È in questo paese dell’estremo sud-est della Calabria che si trova la sede del gruppo Goel, proprietario della griffe “etica”. Con i suoi 201 dipendenti e le decine di collaboratori, è una realtà economica importante in una zona ad elevata presenza ’ndranghetistica. L’ideatore, Vincenzo Linarello, da anni studia il fenomeno della ’ndrangheta. Seduto alla scrivania del suo ufficio, spiega che l’economia mafiosa non sfugge alle regole dei “capitalismi selvaggi”, per cui «il 90 per cento delle risorse finisce nelle mani del 10 per cento degli affiliati». Il giornalista Antonio Nicaso e il pubblico ministero antimafia Nicola Gratteri hanno scritto in “Fratelli di sangue” che oggi il fatturato delle ’ndrine ammonta al 2,9% del Prodotto interno lordo italiano, «più della ricchezza prodotta da un paese produttore di petrolio come il Qatar», mentre la Calabria si trova agli ultimi posti in Italia per reddito e occupazione. Per distruggere questo sistema, bisogna «dimostrare che si può lavorare anche senza passare attraverso i mafiosi», afferma Linarello. Loro ci stanno riuscendo, come sta accadendo in altri feudi mafiosi, da Casal di Principe in Campania a Corleone in Sicilia.

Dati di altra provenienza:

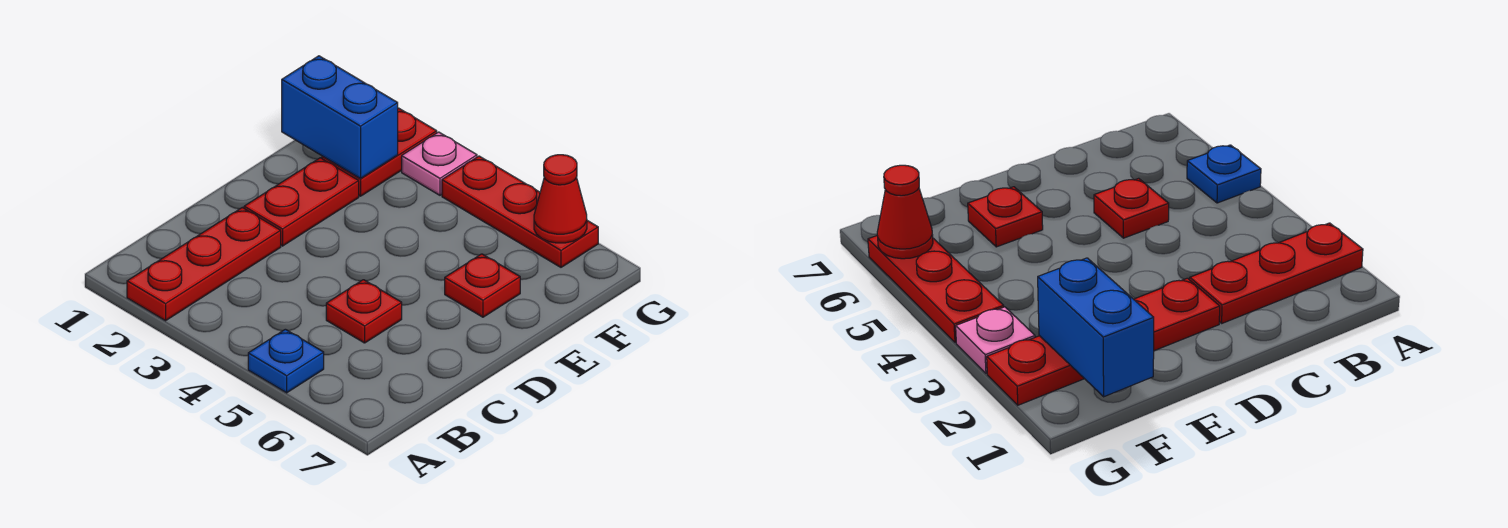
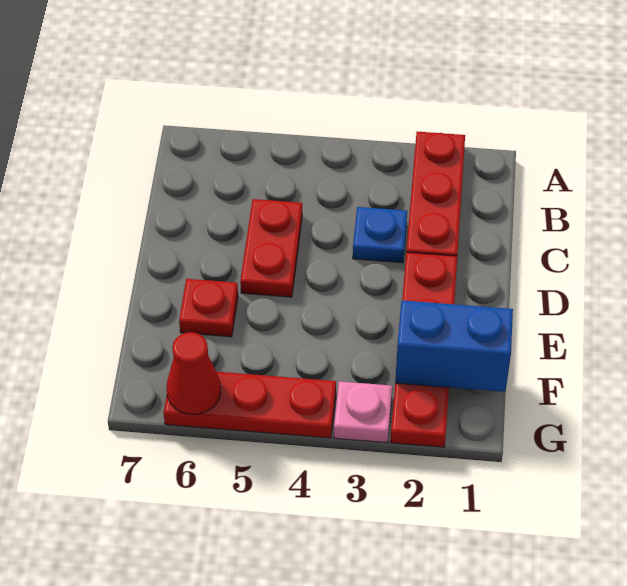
blue plate A5 level 1 -> blue plate C3 level 1
red plate C5 level 1 -> red plate C5:D5 level 1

Qui, nei poderi dove il capomafia Totò Riina dirigeva i summit mafiosi, nelle terre dove Bernardo Brusca costruiva la cantina vinicola per riciclare il denaro sporco dei corleonesi e nei luoghi dove Bernardo Provenzano viveva prima di darsi latitante per 43 anni, oggi si producono pomodori, ceci, grano, olive e vino biologici, esportati, con il marchio Libera Terra, in tutta Europa, Svizzera compresa.